Document passage >>
-- Start --

Chado Natural Diversity Module/natdiv schema changes call
Conference call to resolve the latest proposed changes to natdiv
module.
Contents
Meeting notes
Participants
Agenda
- Triage proposed changes into the following categories:
- implement before paper publishing
- implement after paper publishing
- do not implement
- Bio%253A%253AChado%253A%253ASchema update
- can someone do one after the changes have been made? Maccallr
14:37, 26 May 2011 (UTC)
Proposed changes
Prop table in genotype module
- change: addition of (vanilla) prop table to genotype module
[cvterm_id, value, rank]
- proposer: Seth Redmond / Vectorbase
- reason: enables us to store ontology terms for current genotypes,
e.g. presence/absence of specific inversions - impossible under
current schema
- Did I understand correctly that for a genotypeprop table that
cvterm_id would allow NULL? Scott
17:17, 26 May 2011 (UTC)
Hackathon changes
- phenotype
- phenotypeprop (Can somebody add the reason for adding this table?)
- SVN: gmodnatdiv branch:
Yuri’s proposals
- Wouldn’t it be preferable to give at least workable solutions to the
two significant flaws of the phenotype module before publishing the
paper? From the last call, these are:
- Phenotype description and value are 1:1 and in the same table.
Solution: Use nd_experiment_phenotypeprop to store values.
- It is not necessarily 1:1. Phenotype description is stored in
cvterm table. The phenotype table stores the value (value or
cvalue_id) and has foreign keys (observable_id, attr_id). We could
choose to use either one foreign key to connect to one phenotype
descriptor or use both. So current schema can store 1 to M,
phenotype descriptor to value. (Sook)
- I think the phenotype table should store the description. Eg,
phenotype.observable_id=’stem diameter’. –
Yuri
- No (straightforward) way available to do post-composition of
phenotype descriptions. Solution: Use phenotypeprop with cvalue_id
- I think post composition can be done in cvterm_relationship table.
All of those terms ‘stem diameter at harvest in mm’,
‘Stem_diameter’, ‘at harvest’, and ‘mm’ can be stored in cvterm
table. The cvterm_relationship table then can store the
relationships between ‘stem diameter at harvest’ and ‘stem
diameter’ with the term ‘part of ‘ ‘belongs to’ ‘unit’ or whatever
relationship term appropriate.(Sook)
- You would need a way to link from the phenotype table to the
cvterm_relationship table. In your example, ‘stem diameter’
would be stored in phenotype table. The modifier ‘at harvest’
can be stored in phenotypeprop: type_id=’at’,
cvalue_id=’harvest’. phenotypeprop also gives the flexibility to
store literal values, such as type_id=’at’, value=’6/1/2009’. I
think the unit should be stored near where the value is stored,
in this case nd_experiment_phenotypeprop (see below).
–Yuri
- These solutions are easy to implement and can always be refined at
some later date.
- Add environmentprop. This is useful when creating phenstatements.

-- End --

Actions to take >>
a: According to the call notes, who proposed adding a prop table to the genotype module?
b: Rewrite the part of the call notes that begins at the words "- SVN: gmodnatdiv" and stops after "to value. (Sook)", with "foreign keys" replaced by "reference columns".
Answer using only the call notes.

Given records >>
-- Start --

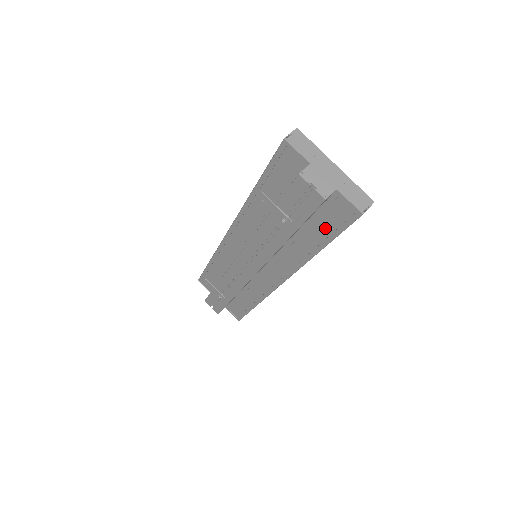
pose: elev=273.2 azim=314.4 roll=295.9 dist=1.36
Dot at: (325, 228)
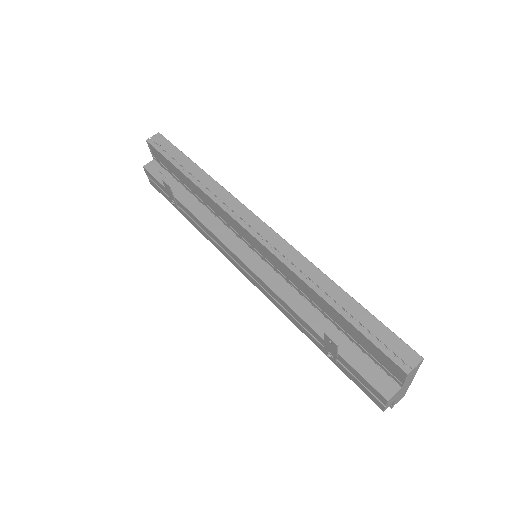
Dot at: occluded
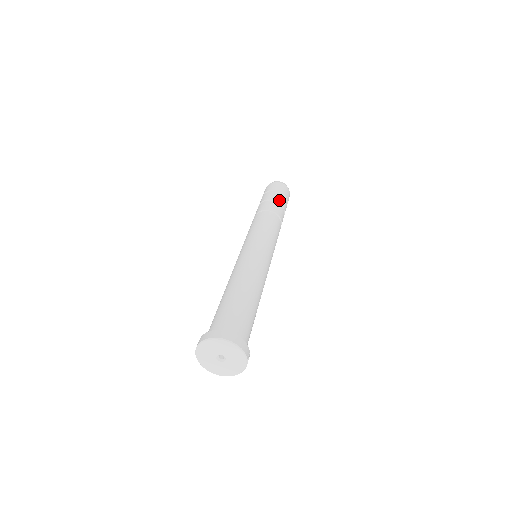
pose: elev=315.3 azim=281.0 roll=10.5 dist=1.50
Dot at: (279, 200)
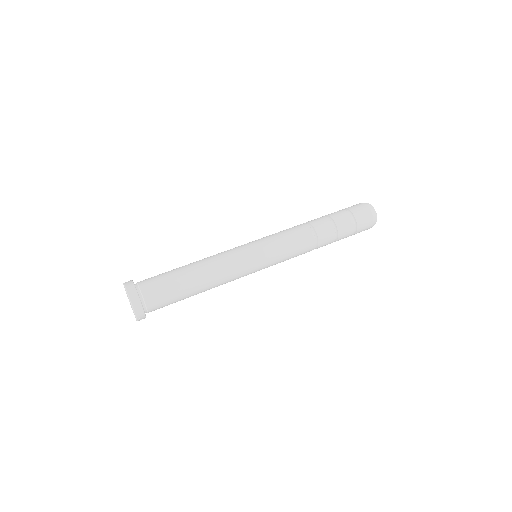
Dot at: (340, 227)
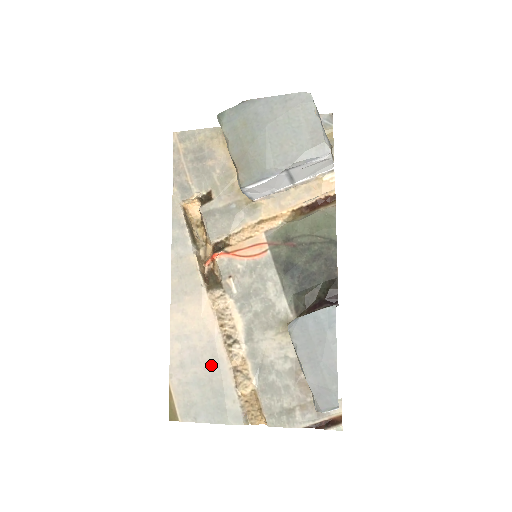
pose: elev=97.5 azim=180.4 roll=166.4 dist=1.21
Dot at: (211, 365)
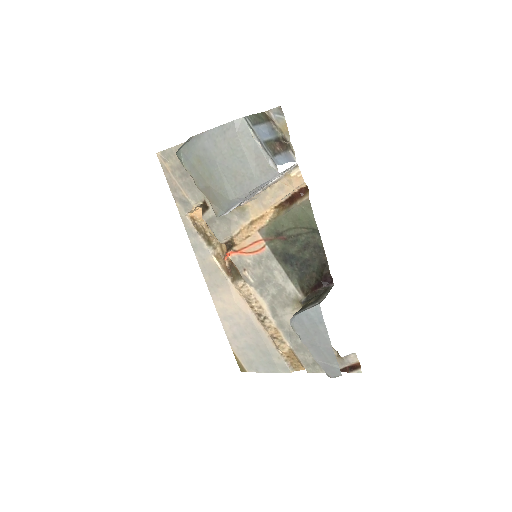
Dot at: (254, 335)
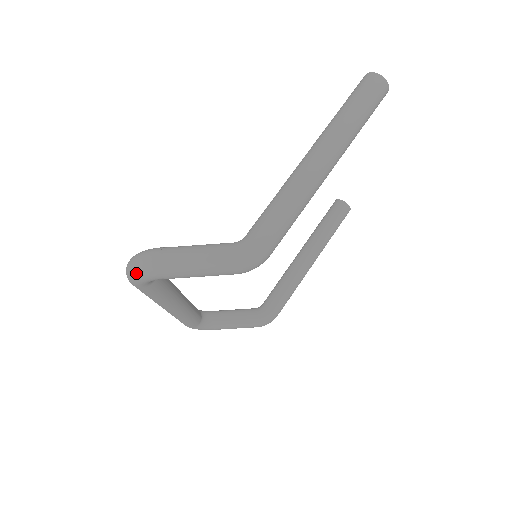
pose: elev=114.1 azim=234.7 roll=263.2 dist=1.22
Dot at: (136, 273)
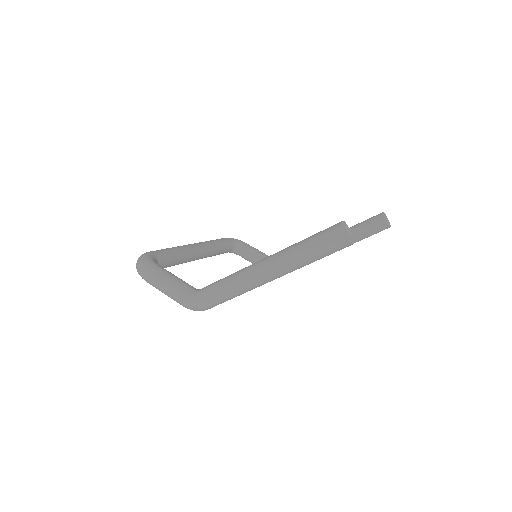
Dot at: (137, 271)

-- End --

Per-task outputs >>
a: Seth Redmond / Vectorbase

b:
- SVN: gmodnatdiv branch:
Yuri’s proposals
- Wouldn’t it be preferable to give at least workable solutions to the
two significant flaws of the phenotype module before publishing the
paper? From the last call, these are:
- Phenotype description and value are 1:1 and in the same table.
Solution: Use nd_experiment_phenotypeprop to store values.
- It is not necessarily 1:1. Phenotype description is stored in
cvterm table. The phenotype table stores the value (value or
cvalue_id) and has reference columns (observable_id, attr_id). We could
choose to use either one foreign key to connect to one phenotype
descriptor or use both. So current schema can store 1 to M,
phenotype descriptor to value. (Sook)